(Data lines)
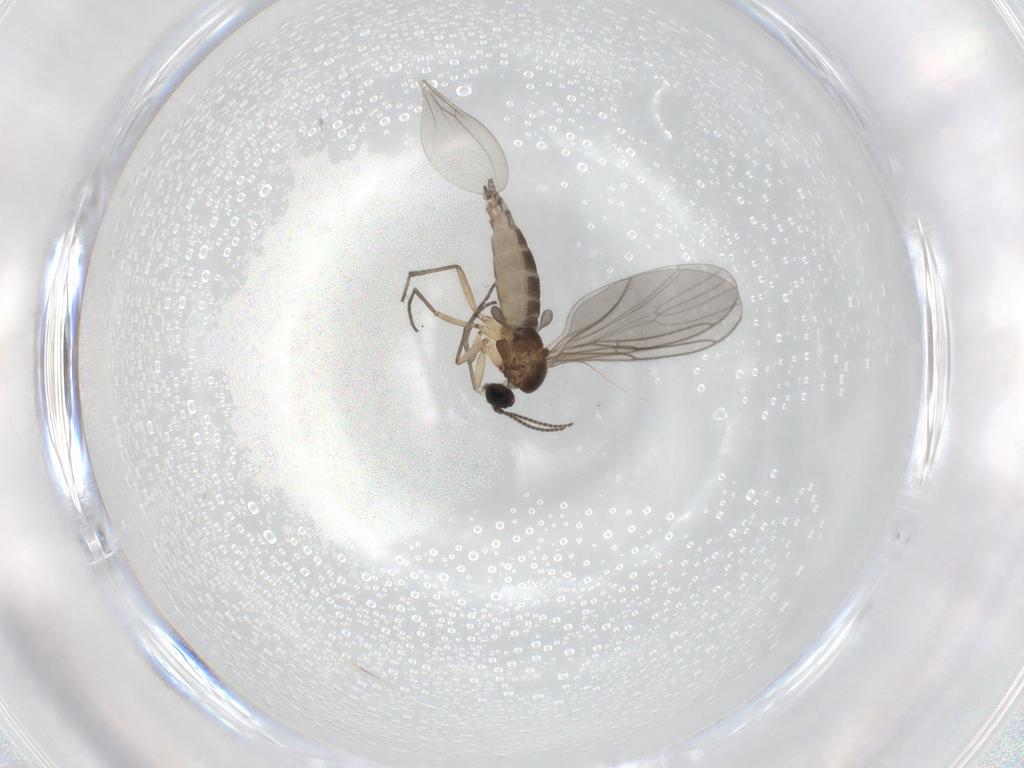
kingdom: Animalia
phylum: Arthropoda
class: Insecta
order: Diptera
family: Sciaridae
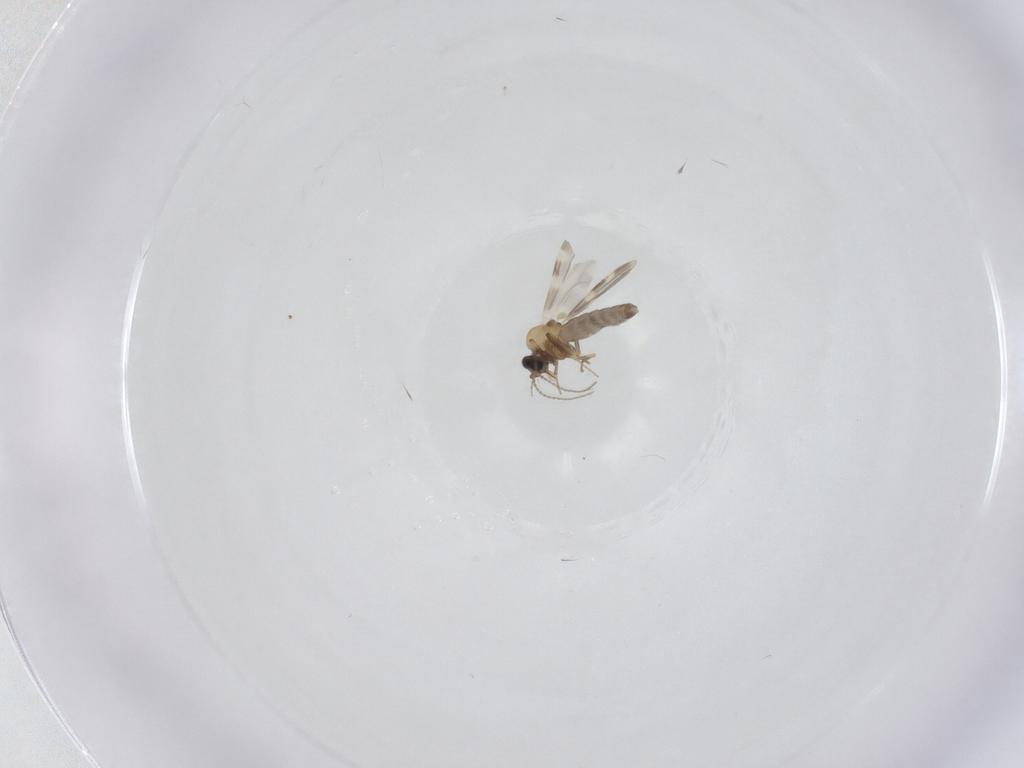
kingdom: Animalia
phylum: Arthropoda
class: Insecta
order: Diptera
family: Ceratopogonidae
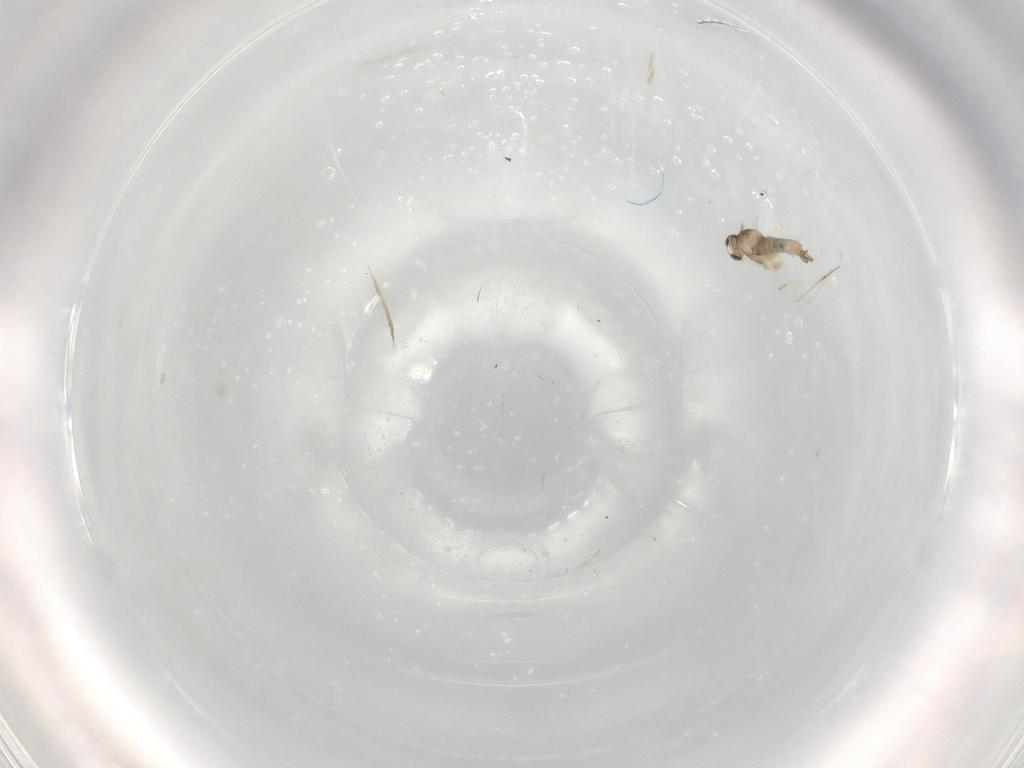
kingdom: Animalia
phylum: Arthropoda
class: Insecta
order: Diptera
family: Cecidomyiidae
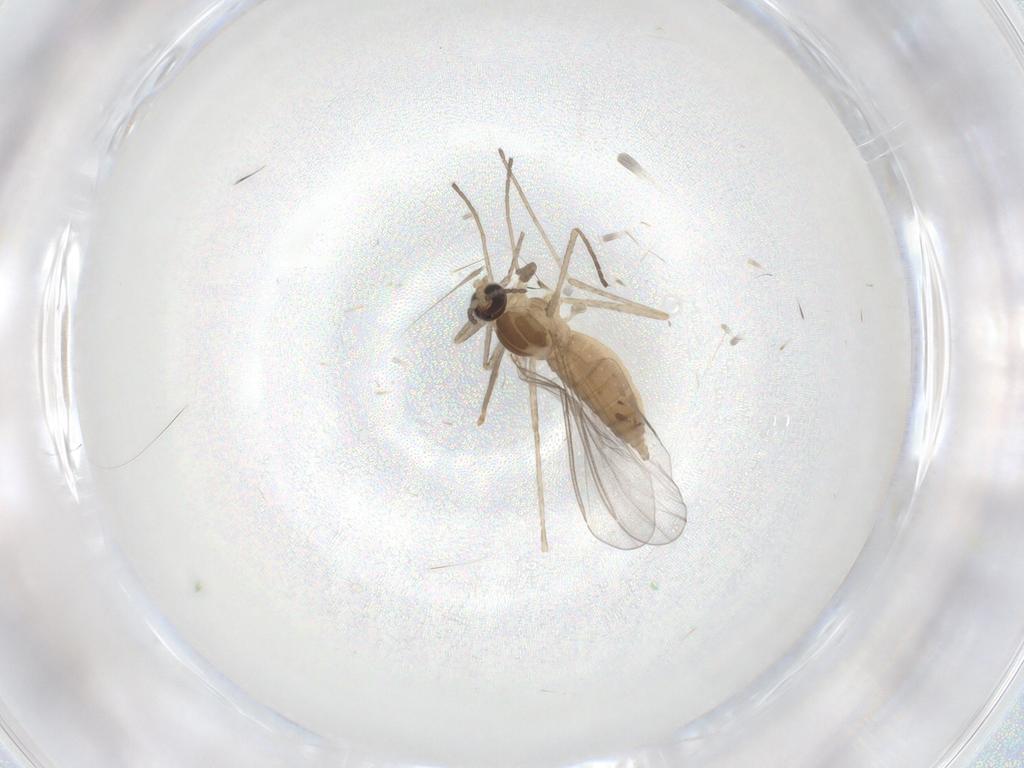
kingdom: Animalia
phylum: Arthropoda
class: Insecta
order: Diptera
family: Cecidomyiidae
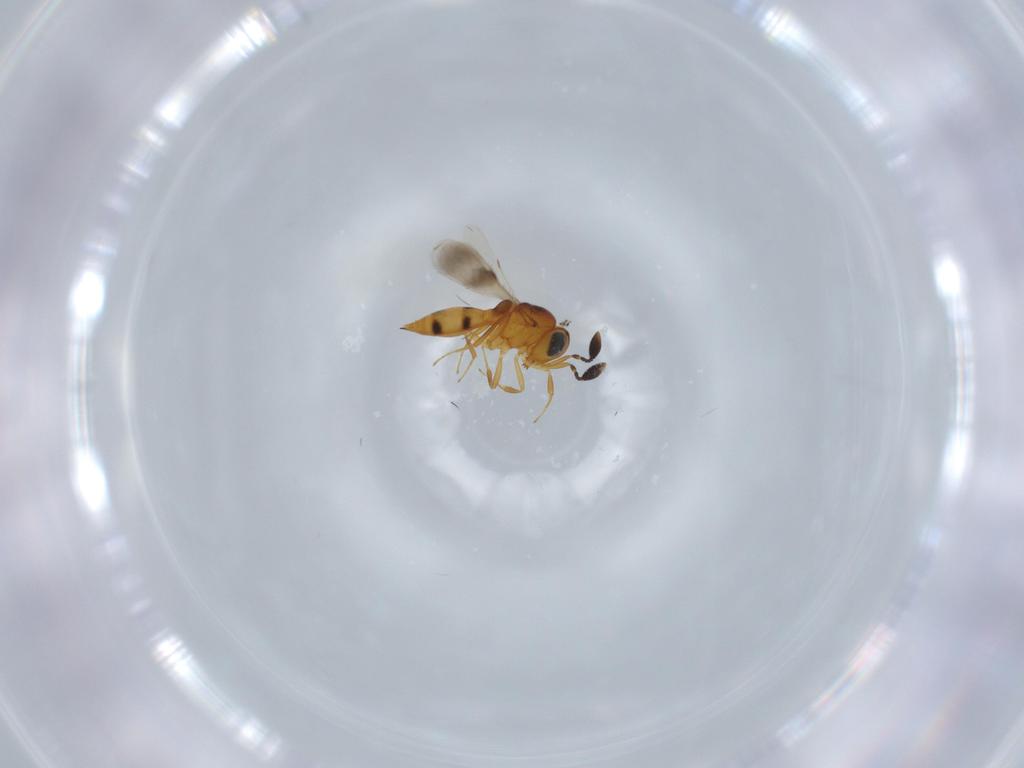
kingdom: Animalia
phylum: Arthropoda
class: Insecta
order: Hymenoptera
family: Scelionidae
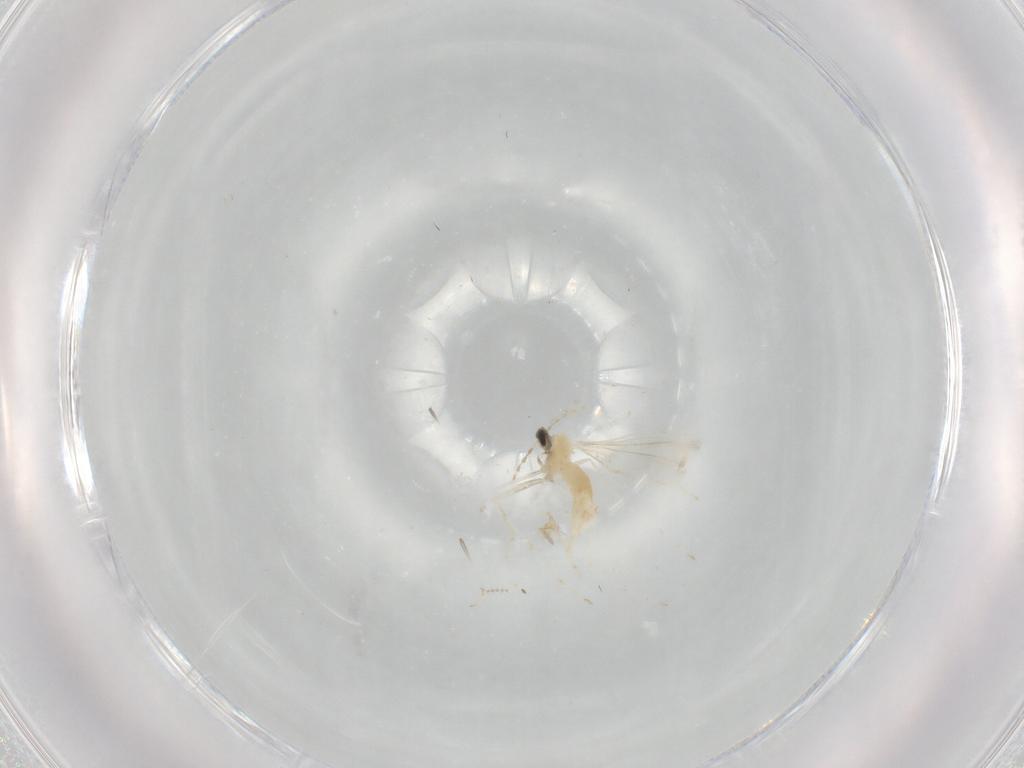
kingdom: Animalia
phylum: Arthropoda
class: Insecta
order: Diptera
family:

EXERCISE AIM. Reproduce every line of the records above verbatim, omitting the pictures from your answer.

WRITTEN ANSWER.
kingdom: Animalia
phylum: Arthropoda
class: Insecta
order: Diptera
family: Sciaridae
kingdom: Animalia
phylum: Arthropoda
class: Insecta
order: Diptera
family: Ceratopogonidae
kingdom: Animalia
phylum: Arthropoda
class: Insecta
order: Diptera
family: Cecidomyiidae
kingdom: Animalia
phylum: Arthropoda
class: Insecta
order: Diptera
family: Cecidomyiidae
kingdom: Animalia
phylum: Arthropoda
class: Insecta
order: Hymenoptera
family: Scelionidae
kingdom: Animalia
phylum: Arthropoda
class: Insecta
order: Diptera
family:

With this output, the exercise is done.